■ Your goal ■
Reproduce the material below word for word, leaving out the pictures.

■ Records provided ■
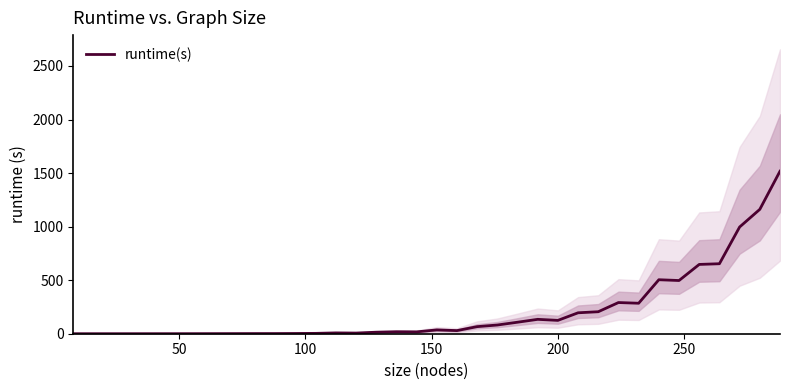

What is the average value?

211.3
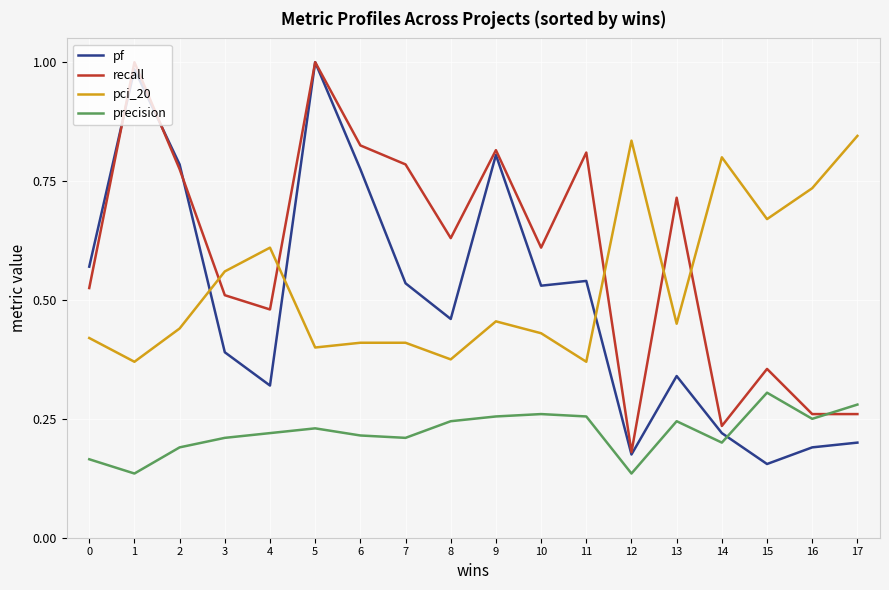

True or false: precision and pci_20 cross at least once.

False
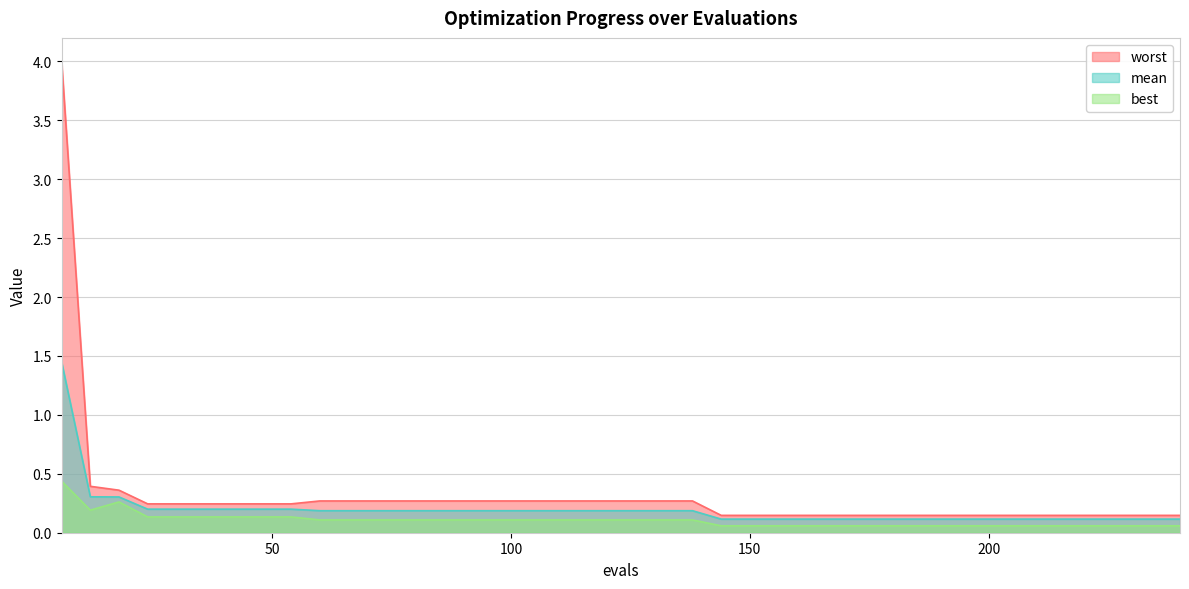

The value of mean at 120 is 0.3. True or false?

False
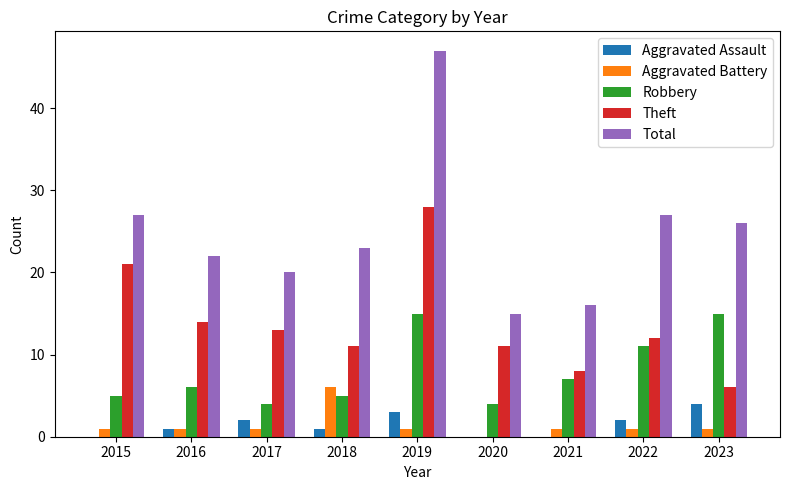

At which category is the sum across all series the highest?

2019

■ Response for this exercise ■
What is the average value?

211.3

True or false: precision and pci_20 cross at least once.

False

The value of mean at 120 is 0.3. True or false?

False

At which category is the sum across all series the highest?

2019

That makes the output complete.